Indeed, a major challenge regarding the implementation of software like Refli is the large quantity of texts, and cases described therein, but also their evolution over time. It is therefore important to structure an approach that we hope can be easily reused.

The three layers (Texts, Data, Computations) exist under Refli behind three prefixes: `/en/lex`, `/en/concepts`, and `/en/playground`.

4

A year ago, the (very vague) idea of the Data layer was simply to attach to certain texts a list, for example, of variables. Finally, what we have done is a bit more general: we have created a mini database where we have recorded the relationship "text t describes variable v".

This representation is extremely simple, and at the same time easy to generalize. For example, we can also say "document t presents variable v", or "calculation c uses variable v" or even "calculation c calculates variable w".

With such a mini database, it becomes trivial to create a graphical representation of these relationships. We can also derive other interesting information from it. For example, if we know the variables presented in a document, which calculation is necessary to determine these variables, and which legislative text describes these variables, we can determine which documents could potentially be impacted when this text changes.

5

Our work on Refli tries to integrate into a single object, the software behind `refli.be`, everything related to its creation, whether it's the mini database of our knowledge base, the generation of diagrams derived from it, the documentation of calculations or their use.

We can notice this deep integration even on this page: the rendering of images or the presentation of forms and calculation results are not simple screenshots copied/pasted into this blog post, but are displayed exactly in the same way as you can find them in the Concepts and Playground mini-sites.

6

Once this mini database is created, it is easy to produce dedicated pages for each concept, for example a page for the "xxx" calculation or a page for the "yyy" document, etc. In a way, these pages are redundant with the initial graphic: everything is already said there. But having these dedicated pages is useful for "zooming in" on a specific part that interests us.

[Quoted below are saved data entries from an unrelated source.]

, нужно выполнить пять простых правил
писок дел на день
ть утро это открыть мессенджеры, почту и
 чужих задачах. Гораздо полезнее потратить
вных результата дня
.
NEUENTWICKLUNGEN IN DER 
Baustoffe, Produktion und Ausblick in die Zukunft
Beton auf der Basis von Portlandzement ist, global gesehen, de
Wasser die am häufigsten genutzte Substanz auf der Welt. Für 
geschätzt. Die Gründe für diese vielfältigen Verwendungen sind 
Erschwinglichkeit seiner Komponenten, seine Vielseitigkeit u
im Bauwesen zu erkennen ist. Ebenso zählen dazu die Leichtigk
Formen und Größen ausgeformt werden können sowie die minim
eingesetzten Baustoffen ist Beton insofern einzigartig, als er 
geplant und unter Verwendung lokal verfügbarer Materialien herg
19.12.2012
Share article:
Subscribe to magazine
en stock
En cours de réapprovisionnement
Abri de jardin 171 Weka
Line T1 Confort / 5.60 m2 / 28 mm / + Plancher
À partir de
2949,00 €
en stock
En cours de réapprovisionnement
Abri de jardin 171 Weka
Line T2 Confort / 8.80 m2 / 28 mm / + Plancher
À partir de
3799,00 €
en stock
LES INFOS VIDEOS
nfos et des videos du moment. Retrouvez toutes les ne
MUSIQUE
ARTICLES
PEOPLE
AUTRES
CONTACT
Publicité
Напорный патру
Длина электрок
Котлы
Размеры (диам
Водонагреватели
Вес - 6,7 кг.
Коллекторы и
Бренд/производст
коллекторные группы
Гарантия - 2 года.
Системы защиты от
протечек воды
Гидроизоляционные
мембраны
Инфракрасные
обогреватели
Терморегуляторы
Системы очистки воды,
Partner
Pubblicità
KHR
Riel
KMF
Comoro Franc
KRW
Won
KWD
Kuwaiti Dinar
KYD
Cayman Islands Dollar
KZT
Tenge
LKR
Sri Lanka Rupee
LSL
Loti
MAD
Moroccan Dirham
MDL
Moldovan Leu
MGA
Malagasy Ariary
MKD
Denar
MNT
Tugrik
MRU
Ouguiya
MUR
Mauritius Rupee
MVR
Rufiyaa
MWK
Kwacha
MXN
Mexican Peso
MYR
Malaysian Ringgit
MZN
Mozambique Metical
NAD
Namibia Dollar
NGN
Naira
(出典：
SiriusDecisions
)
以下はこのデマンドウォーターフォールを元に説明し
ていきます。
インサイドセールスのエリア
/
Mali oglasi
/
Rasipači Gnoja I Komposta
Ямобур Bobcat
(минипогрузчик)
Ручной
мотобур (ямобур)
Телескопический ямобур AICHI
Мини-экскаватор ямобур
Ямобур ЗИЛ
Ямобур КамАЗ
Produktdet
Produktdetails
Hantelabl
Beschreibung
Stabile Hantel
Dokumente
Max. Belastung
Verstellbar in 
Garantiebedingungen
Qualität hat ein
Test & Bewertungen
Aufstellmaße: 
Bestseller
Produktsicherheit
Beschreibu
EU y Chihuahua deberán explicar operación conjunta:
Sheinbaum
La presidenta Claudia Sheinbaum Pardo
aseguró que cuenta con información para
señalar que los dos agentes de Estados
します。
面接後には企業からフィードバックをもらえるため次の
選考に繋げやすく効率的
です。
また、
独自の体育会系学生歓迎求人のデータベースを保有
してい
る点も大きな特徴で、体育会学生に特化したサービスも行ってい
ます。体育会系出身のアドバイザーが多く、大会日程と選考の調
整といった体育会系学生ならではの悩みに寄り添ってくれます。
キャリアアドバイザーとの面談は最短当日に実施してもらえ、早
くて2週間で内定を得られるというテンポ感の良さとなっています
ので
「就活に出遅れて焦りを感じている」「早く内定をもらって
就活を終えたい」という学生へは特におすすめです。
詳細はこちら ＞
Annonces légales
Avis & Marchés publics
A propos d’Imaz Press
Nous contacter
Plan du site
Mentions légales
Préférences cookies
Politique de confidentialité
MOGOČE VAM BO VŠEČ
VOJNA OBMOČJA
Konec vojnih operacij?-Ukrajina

In addition to the information provided derived from this mini database, we can write documentation manually, which we also include on these dedicated pages. This documentation appears under the "Description" title of each page.

7

Now that we have a page briefly describing the most... (the most what? superficial? mechanical?...) aspects, we can use it as a guide to approach the implementation of the calculation, following the legislative texts.

8

A possible improvement that we are considering is to better point out, within a text, the articles, or paragraphs, which are associated with our concepts (documents, variables, calculations).

Challenges and improvements

We need example data that we can trust to validate our work. It's unfortunately too easy to misinterpret a text, or make a mistake when taking notes or writing computer code. Once we have example data, we can use them to run aumated tests, and we can also show them as part of the knowledge base.

Our current knowledge base doensn't take legislative texts evlotion into account. It's really just a snapshot at the time we created it. Even Lex Iterata only present the current version of the legislative texts. Our goal should be to retain and offer past computations too.

The knowledge base is currently used as a vehicle to organize computation-related data, to help us implement those computations. In the future, we would like to enrich it with additional concepts, such as personae, access rights, tasks, ... that Refli will also need to implement in order to become a full-fledged application.

With such a larger concept map, we can start selecting our next priorities, acting a bit as a visual roadmap, and complementing tools such as Jira.

In some cases, the legislative texts presented on Justel don't contain the important parts: they can be pushed into annexes of the PDF version of the texts, or for instance for "convention collective de travail", be in PDF documents elsewhere. In some cases, annexes are formatted in such way that the text cannot be easily selected (and thus are not easily processed by a machine).